Thursday, May 16, 2019

One more note on the Uber fleet -- it makes surge pricing go away*

[* realized what a bad title this was. Uber can still jack up prices at rush hour; it just won't put any more cars on the road.]

I'm nervous about using economic language here -- I'll probably get some of the terms mixed up -- but one of the the most attractive parts of the original Uber business model was surge pricing and the resulting elasticity of supply.

In order for this to work you need to satisfy a couple of essential conditions. First you have to have to have a big surplus of supply most of the time. It's the classic problem of staffing to the spikes. Second, you have to find a way to avoid paying for people and equipment when you're not using them.

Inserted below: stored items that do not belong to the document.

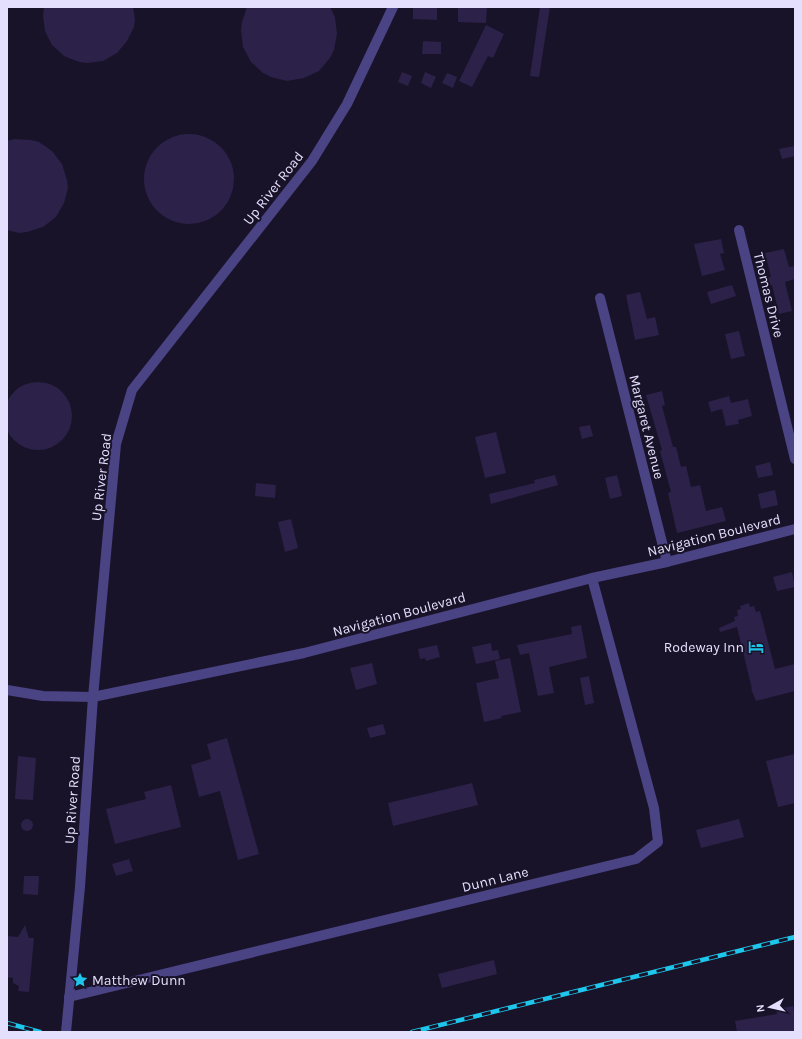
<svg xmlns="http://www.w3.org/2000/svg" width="802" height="1039" font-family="Karla,sans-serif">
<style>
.building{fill:#2c2148}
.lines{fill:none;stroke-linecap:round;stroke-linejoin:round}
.minor{stroke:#4a4384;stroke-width:10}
.tertiary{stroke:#4a4384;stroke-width:10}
.rail-casing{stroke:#1dc6ea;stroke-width:4.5}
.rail{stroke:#191329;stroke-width:3;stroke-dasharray:9;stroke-linecap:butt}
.labels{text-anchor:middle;stroke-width:4;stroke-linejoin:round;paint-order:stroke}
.street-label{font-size:14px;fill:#e4dffc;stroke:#191329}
.poi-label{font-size:14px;fill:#e4dffc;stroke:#191329;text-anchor:end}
</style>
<rect width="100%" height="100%" fill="#191329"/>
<path class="building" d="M44,7H133L135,19L134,27L127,41L117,53L103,61L87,63L79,62L64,56L52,45L45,31L43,15Z
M247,7H330L335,17L337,34L334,50L330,58L319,71L304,78L287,81L271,77L263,73L251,62L243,47L241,30L242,22Z
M413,7H437V20L413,19Z
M458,7H487L486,23L458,22Z
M540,7H550L539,77L530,76Z
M486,25L504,34L493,58L488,56L472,87L459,81Z
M423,41L441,42V54H422Z
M402,72L412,76L408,86L398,82Z
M425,72L436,77L431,88L421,83Z
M447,73L457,77L453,88L442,83Z
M144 179a45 45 0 1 1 90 0a45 45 0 1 1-90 0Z
M14,139L31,140L39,142L52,151L62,164L67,180L68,188L64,203L56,217L43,227L27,232L19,233L7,230V141Z
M795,146V156L782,159L779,149Z
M721,239L724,253L720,254L725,270L702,276L694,244Z
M784,249L789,267L795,266V279L785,282L792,311L779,314L772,285L763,287L761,279L771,277L765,253Z
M732,285L736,296L711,304L707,292Z
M640,292L647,319L655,317L659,335L635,340L626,295Z
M739,331L745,356L731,359L725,334Z
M4 416a34 34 0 1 1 68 0a34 34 0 1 1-68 0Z
M662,391L665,405L662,406L673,447H676L681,467L686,466L691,487L700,485L706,511L722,507L726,521L677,533L668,493L671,492L660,451L662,450L646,395Z
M729,396L731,403L748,399L752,416L738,420L739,424L726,426L722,409L711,412L708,402Z
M590,425L593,436L582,439L579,427Z
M496,432L506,473L485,478L475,437Z
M770,462L773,475L758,478L755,466Z
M555,475L558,485L491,504L489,494L535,483L534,480Z
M617,475L622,496L610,499L605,478Z
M256,483L276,485L275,498L255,496Z
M775,490L778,505L761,509L758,494Z
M291,519L298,548L285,552L278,522Z
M792,572L795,587L777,591L773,577Z
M749,603L750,607L754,606L756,612L760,611L775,669L795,664V691L756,701L751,689H752L737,627L720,632L719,628L735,621L734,617L738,616L737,610L741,609L740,606Z
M581,625L587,658L549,667L554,693L538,696L529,653L520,655L517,645L572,634L571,627Z
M491,643L492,651L498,650L500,659L476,664L472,647Z
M437,645L440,657L426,661L425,658L420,659L418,649Z
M510,658L521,712L501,716L502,718L484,722L476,683L499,678L495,661Z
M372,663L377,684L356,690L350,668Z
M589,676L594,703L585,705L580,678Z
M383,724L386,734L370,738L367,728Z
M227,738L259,854L238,860L220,791L199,797L191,765L211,759L207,744Z
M795,754V803L778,807L766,761Z
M18,756L36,758L33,800L15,799Z
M472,783L478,805L393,826L388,803Z
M171,785L181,827L115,844L106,809L146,799L144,792Z
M739,819L744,837L701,848L696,830Z
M21 825a6 6 0 1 1 12 0a6 6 0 1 1-12 0Z
M129,859L133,871L116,876L112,864Z
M24,876H39L38,895L23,894Z
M25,925L29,938H34L29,992L18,991L19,986L13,983V978L7,977V936L18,937Z
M494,960L497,974L442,988L438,974Z
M793,1006L795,1018V1032H737L735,1021L777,1014L776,1009Z"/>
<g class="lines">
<path class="minor" d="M739,230L795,459
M600,298L667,562
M7,690L43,696L93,697
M69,997L636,859L658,842L654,808L592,578"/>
<path class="tertiary" d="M93,697L304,653L592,578L667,562L795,529
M66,1032L80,887L93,697L116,444L132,390L312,161L347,104L393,7"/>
<g class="rail-casing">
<path id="rail" d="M7,1023L40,1032
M412,1032L795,937"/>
</g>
<use href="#rail" class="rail"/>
</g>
<defs>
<g id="hotel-bare" transform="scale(1.2)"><path d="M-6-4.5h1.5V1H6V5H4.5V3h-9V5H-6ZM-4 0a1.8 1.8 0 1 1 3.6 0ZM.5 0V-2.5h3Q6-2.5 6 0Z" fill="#1dc6ea" stroke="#191329" stroke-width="2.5" paint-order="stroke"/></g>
<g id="sight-bare" transform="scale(1.2)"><path d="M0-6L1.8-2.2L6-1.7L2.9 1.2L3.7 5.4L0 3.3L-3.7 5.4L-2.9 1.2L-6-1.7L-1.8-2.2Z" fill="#1dc6ea" stroke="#191329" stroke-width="2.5" paint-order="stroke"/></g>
</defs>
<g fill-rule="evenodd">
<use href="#hotel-bare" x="756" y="647"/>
<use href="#sight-bare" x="80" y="980"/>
</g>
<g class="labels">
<g class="street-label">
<text transform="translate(273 188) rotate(-52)" y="5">Up River Road</text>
<text transform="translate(769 295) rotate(76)" y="5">Thomas Drive</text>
<text transform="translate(647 427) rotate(76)" y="5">Margaret Avenue</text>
<text transform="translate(101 477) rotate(-83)" y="5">Up River Road</text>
<text transform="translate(714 535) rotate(-14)" y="5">Navigation Boulevard</text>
<text transform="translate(399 614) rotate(-15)" y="5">Navigation Boulevard</text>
<text transform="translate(72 800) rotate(-86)" y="5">Up River Road</text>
<text transform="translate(495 879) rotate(-14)" y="5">Dunn Lane</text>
</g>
<g class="poi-label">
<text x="744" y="652">Rodeway Inn</text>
<text x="92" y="985" text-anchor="start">Matthew Dunn</text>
</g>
</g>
<rect width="802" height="1039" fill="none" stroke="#e4dffc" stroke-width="16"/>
<g transform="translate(770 1007) rotate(262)" stroke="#191329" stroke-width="3" paint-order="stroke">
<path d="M0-3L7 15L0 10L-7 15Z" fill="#e4dffc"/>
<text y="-6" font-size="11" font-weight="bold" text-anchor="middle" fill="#e4dffc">N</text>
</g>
</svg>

Uber and Lyft actually managed to solve those two problems. There are a huge number of underemployed people out there with underutilized vehicles, and when they aren't carrying passengers, they cost the companies nothing.

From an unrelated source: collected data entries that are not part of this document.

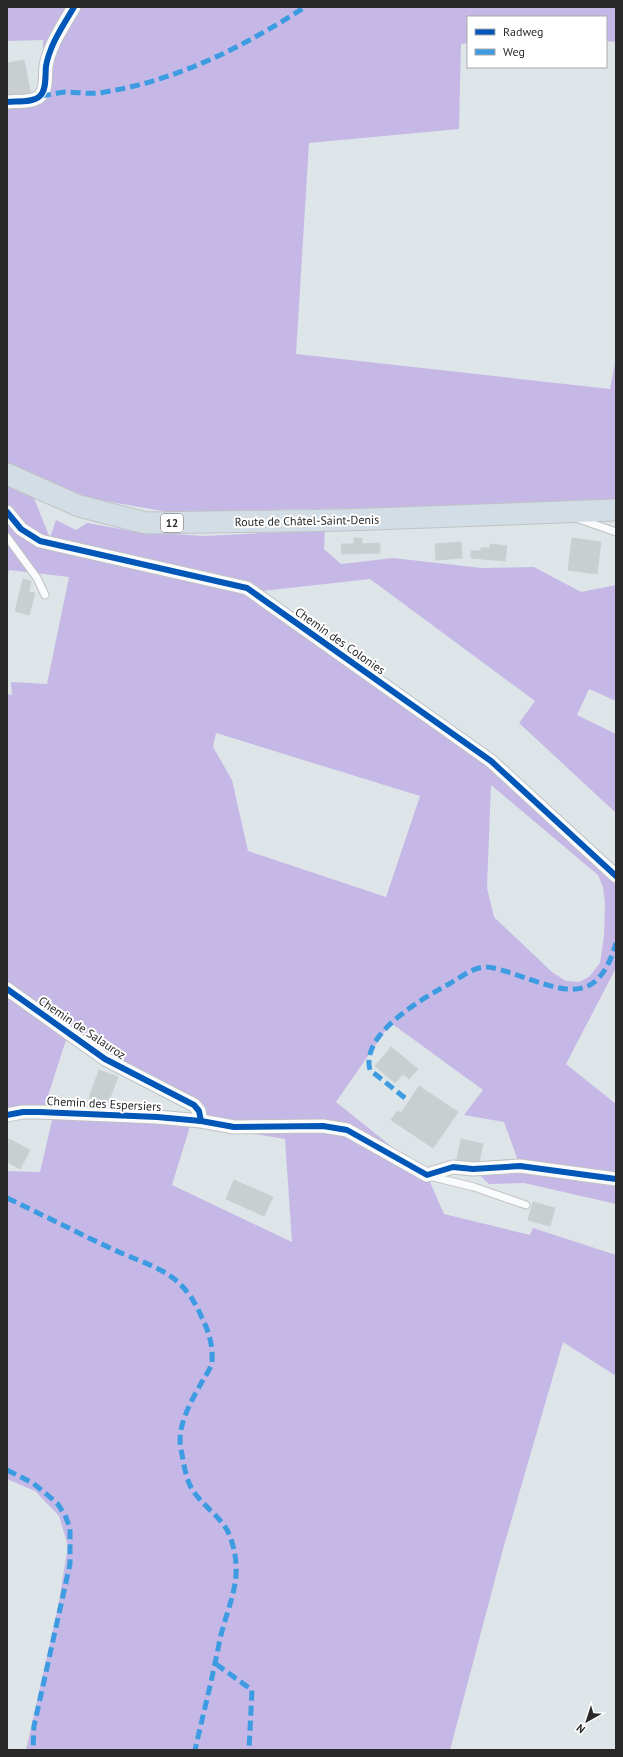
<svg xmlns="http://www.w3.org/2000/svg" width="623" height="1757" font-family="'PT Sans',sans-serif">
<rect width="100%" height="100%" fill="#dee5e8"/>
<g fill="#c5b8e6" fill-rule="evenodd">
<path d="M7 7H616V42L606 41V17H468V43L461 44 459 129 309 143 296 354 610 389 616 358V501L492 508 296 509 174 513 76 496 7 464V102L45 100 43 40 7 41Z"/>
<path d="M7 485 33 496 50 538 56 520 76 530 87 523 132 531 203 536 325 530 324 549 341 564 393 558 482 568 534 567 581 592 616 585V701L589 689 577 715 616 734V813L519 723 535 701 370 579 262 591 500 761 616 867V968L566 1064 616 1104V1204L524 1183 489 1184 473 1169 520 1166 504 1122 464 1115 483 1090 391 1023 336 1102 427 1175 444 1214 530 1235 533 1228 616 1255V1376L563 1342 503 1549 450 1750H26L58 1607 68 1546 59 1516 35 1491 7 1479V1171L40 1172 54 1112 190 1123 195 1112 98 1060 66 1040 44 1108 17 1106 7 1110V694L12 695 11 682 47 684 69 577 9 570 7 577ZM216 733 420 796 386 897 248 851 232 780 213 747ZM491 785 598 875 603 887 605 904 604 936 600 963 589 977 579 982 566 981 552 972 494 917 487 888ZM191 1123 285 1139 292 1242 172 1185Z"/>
</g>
<g fill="#c9ced1" stroke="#cad0d3">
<path d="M24 60 31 95 7 99V63Z"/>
<path d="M354 538H362V544L380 543V553L342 554 341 544H354Z"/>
<path d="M572 538 601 542 597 574 568 570Z"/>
<path d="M461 542 462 558 436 560 435 544Z"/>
<path d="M490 544 507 546 505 561 471 558V551H481V548H490Z"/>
<path d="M23 579 31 581 29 592 35 593 29 615 15 611Z"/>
<path d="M391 1047 418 1069 409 1079 403 1074 395 1083 375 1066Z"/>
<path d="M99 1070 118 1077 107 1105 89 1098Z"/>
<path d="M419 1086 458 1112 433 1148 391 1120 397 1111 401 1113Z"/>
<path d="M9 1139 30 1150 20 1169 7 1162Z"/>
<path d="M461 1139 483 1144 478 1167 456 1163Z"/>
<path d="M234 1180 273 1197 264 1216 226 1199Z"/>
<path d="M533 1202 555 1208 550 1226 528 1220Z"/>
</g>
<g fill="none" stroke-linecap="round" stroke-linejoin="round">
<defs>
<g id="lane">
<path d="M579 519 616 532"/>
<path d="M7 537 37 578 45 595"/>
<path d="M429 1176 474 1187 526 1205"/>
</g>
<g id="street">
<path d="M7 102C17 101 33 103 40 96 47 90 45 74 46 66 50 44 63 26 74 7"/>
<path d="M7 512 21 529 40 541 247 588 491 761 616 876"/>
<path d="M7 989 105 1059 194 1105 199 1111 201 1121"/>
<path d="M7 1115 23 1112H39L157 1117 201 1121 234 1127 323 1126 347 1130 427 1175 453 1167 473 1169 520 1166 616 1179"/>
</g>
<path id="primary" d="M7 474 79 506 146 523 346 520 616 510"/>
</defs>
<use href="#lane" stroke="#c0c1c1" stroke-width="9"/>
<use href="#street" stroke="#c0c1c1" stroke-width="15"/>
<use href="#primary" stroke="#c0c3c4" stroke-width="23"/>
<use href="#lane" stroke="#fafbfc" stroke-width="7"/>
<use href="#street" stroke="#fafbfc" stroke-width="13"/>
<use href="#primary" stroke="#d2dde6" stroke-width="21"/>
<g stroke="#3d9ce1" stroke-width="5" stroke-dasharray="10 5" stroke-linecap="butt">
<path d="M41 96C49 95 57 93 65 92 78 92 92 95 105 92 178 80 243 47 305 7"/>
<path d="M405 1098 370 1070C360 1034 423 998 449 984 458 979 468 971 479 968 489 965 501 970 511 973 562 990 597 1009 616 943"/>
<path d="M7 1198C41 1214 74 1231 108 1247 151 1268 181 1268 202 1318 209 1332 213 1345 212 1362 211 1368 206 1375 203 1380 192 1400 176 1426 181 1449 183 1460 185 1473 189 1483 198 1505 224 1516 231 1539 245 1581 227 1604 219 1644 212 1680 203 1715 195 1750"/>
<path d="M7 1470 33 1483 57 1503 65 1515 70 1528V1564L34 1726 33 1750"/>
<path d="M216 1664 252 1690 249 1750"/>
</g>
<defs>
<g id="cycleway">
<path d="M7 102C17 101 33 103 40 96 47 90 45 74 46 66 50 44 63 26 74 7"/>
<path d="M7 512 21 529 40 541 247 588 491 761 616 876"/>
<path d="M7 989 105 1059 194 1105 199 1111 201 1121"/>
<path d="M7 1115 23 1112H39L157 1117 201 1121 234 1127 323 1126 347 1130 427 1175 453 1167 473 1169 520 1166 616 1179"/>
</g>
</defs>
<use href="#cycleway" stroke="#fff" stroke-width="8"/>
<use href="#cycleway" stroke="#0057b8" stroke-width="6"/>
</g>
<g text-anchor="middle" stroke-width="4" stroke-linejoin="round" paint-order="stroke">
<rect fill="#fff" stroke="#696969" stroke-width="1" x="161" y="514" width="22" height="18" rx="3"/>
<g font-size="11" font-weight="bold" fill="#292929">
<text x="172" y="527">12</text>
</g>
<g font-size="12" fill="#292929" stroke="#fff">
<text transform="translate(307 521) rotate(-1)" y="4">Route de Châtel-Saint-Denis</text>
<text transform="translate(340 641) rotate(35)" y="4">Chemin des Colonies</text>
<text transform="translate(82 1028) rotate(34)" y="4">Chemin de Salauroz</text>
<text transform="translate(104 1104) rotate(3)" y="4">Chemin des Espersiers</text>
</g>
</g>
<rect width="623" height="1757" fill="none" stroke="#292929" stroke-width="16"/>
<rect x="467" y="16" width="140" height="52" fill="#ffffff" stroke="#a9a9a9"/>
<rect x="475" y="29" width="20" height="6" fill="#0057b8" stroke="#a9a9a9"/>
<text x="503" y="36" font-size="12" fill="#292929">Radweg</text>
<rect x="475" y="49" width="20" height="6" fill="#3d9ce1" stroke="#a9a9a9"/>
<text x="503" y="56" font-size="12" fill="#292929">Weg</text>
<g transform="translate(587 1721) rotate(219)" stroke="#ffffff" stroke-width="3" paint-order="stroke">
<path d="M0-3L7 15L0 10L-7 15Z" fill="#292929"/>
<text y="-6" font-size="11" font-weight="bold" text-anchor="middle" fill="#292929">N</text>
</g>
</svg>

Conventional wisdom recently has been that both Uber and Lyft need to jump on the self-driving bandwagon and acquire a fleet of autonomous vehicles as soon as we hit level five technology (something that's probably at least a good decade  away, but we'll put that aside for the moment). In addition to the previously mentioned flaws in this plan, both companies lose this tremendous latent supply. If they want to have a million cars available in a metro area for Friday afternoon rush hour, they will have to buy a million cars, and it's fair to assume a large majority of those cars will be sitting idle a large majority of the time.

It still feels weird to say this, but Elon Musk gets this one right.